At Axis Theatre Ballymun Dublin 120 children took part in two Space Week sessions. Buzz Aldrin’s helmet and the Saturn V rocket were the targets. It’s fantastic to have an enormous screen and big sound for the workshops. Interesting to see how a 20-foot high space helmet or rocket can transfer to 16X12 inch pieces of paper. Afterward all of these drawings were exhibited at school to spread the story and the pride.
One small step
Overall the workshops it was interesting to see how kids took on such complex challenges. One group was charged with drawing all three astronauts, Armstrong, Aldrin and Collins. It was doubtful that they had ever drawn a person before yet alone three people. Again using the actions of observing shapes, light and shadow some terrific efforts ensued.
In Newport National School 40 drawings of the iconic helmet were produced, some with great attention to detail. Some days later the workshop visited Killeen National School in Louisburgh Mayo. There another 40 space week children became very familiar with the reflections and shadows within the visor of the second man to walk on the moon.

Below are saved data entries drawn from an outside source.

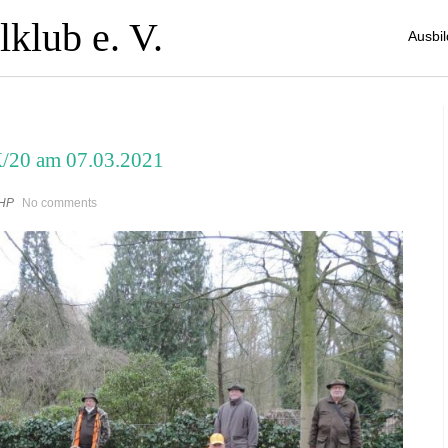
klub e. V.
Ausbi
/20 am 07.03.2021
HP
No comments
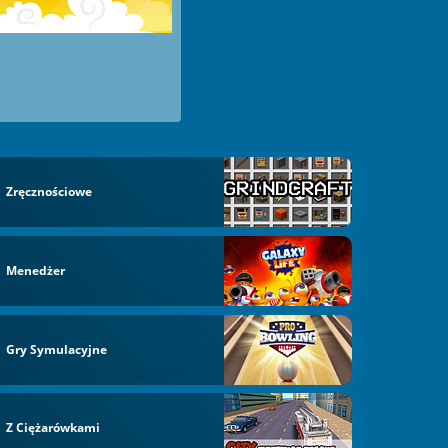
Zręcznościowe
Menedżer
Gry Symulacyjne
Z Ciężarówkami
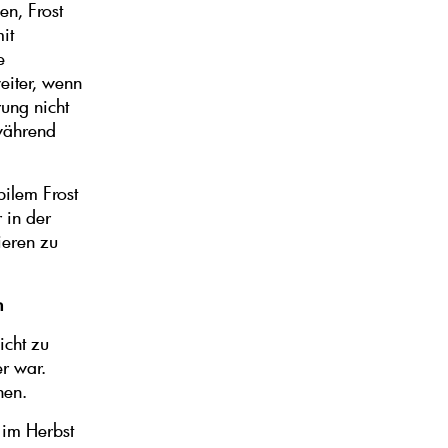
n, Frost
it
e
eiter, wenn
ung nicht
während
ilem Frost
 in der
ieren zu
n
icht zu
r war.
hen.
 im Herbst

About 100 children attended the workshop in Dunboyne Library. Here at the top of the slide show are a few of the many drawings produced by three local 6th classes. Group 1 were challenged to draw Armstrong, Collins and Aldrin. The second group were challenged to draw Buzz Aldrin’s helmet with reflections. The final group of the day were challenged to draw the Command Module, Service Module and Eagle lander. In particular, I loved the drawings of the three men, some animated, some hilarious all wonderful.
Below also are a selection of drawings and images created during Space Week 2018
To sum up, all of the teachers were proud and frequently surprised by the quality of the drawings produced. Each child was given one of my A4 information sheets about the mission.